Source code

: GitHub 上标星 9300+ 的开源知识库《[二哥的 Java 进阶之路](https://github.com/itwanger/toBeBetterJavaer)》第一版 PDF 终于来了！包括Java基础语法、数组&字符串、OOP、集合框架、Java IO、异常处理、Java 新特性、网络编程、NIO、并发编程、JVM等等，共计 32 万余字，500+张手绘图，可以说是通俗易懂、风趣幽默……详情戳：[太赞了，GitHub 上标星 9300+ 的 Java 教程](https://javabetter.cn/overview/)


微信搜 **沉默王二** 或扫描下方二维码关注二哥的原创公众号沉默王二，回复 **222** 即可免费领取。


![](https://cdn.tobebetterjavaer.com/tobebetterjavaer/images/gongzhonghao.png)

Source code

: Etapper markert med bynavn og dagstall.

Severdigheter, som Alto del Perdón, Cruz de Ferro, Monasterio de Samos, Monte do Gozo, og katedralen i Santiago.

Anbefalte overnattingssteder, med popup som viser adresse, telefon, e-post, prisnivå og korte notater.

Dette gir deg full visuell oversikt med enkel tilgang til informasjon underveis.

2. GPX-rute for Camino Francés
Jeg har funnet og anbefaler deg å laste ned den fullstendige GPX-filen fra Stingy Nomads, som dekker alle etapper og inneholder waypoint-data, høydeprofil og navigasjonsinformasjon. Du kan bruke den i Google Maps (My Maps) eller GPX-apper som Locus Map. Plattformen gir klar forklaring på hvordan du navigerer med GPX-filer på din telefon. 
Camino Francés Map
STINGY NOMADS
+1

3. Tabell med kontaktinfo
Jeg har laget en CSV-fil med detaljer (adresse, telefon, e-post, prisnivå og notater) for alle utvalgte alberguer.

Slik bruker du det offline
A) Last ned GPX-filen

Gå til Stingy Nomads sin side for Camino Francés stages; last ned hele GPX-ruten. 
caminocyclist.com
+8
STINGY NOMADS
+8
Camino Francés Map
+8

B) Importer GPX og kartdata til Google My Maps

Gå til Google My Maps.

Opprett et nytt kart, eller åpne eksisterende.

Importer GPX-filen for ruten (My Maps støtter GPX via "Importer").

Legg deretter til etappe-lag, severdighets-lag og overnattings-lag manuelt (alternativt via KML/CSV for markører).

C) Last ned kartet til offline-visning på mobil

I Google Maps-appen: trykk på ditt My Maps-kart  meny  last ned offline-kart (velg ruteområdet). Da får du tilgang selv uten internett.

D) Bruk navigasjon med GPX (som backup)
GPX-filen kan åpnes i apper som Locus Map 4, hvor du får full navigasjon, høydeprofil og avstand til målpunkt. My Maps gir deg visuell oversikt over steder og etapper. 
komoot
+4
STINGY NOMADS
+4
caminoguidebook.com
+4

================

Retype the records above, but only those lines that fall between the line containing "微信搜 **沉默王二** 或扫描下方二维码关注二哥的原创公众号沉默王二，回复" and the line containing "2. GPX-rute for Camino Francés", with both of those lines included, exactly as written.

微信搜 **沉默王二** 或扫描下方二维码关注二哥的原创公众号沉默王二，回复 **222** 即可免费领取。


![](https://cdn.tobebetterjavaer.com/tobebetterjavaer/images/gongzhonghao.png)

Source code

: Etapper markert med bynavn og dagstall.

Severdigheter, som Alto del Perdón, Cruz de Ferro, Monasterio de Samos, Monte do Gozo, og katedralen i Santiago.

Anbefalte overnattingssteder, med popup som viser adresse, telefon, e-post, prisnivå og korte notater.

Dette gir deg full visuell oversikt med enkel tilgang til informasjon underveis.

2. GPX-rute for Camino Francés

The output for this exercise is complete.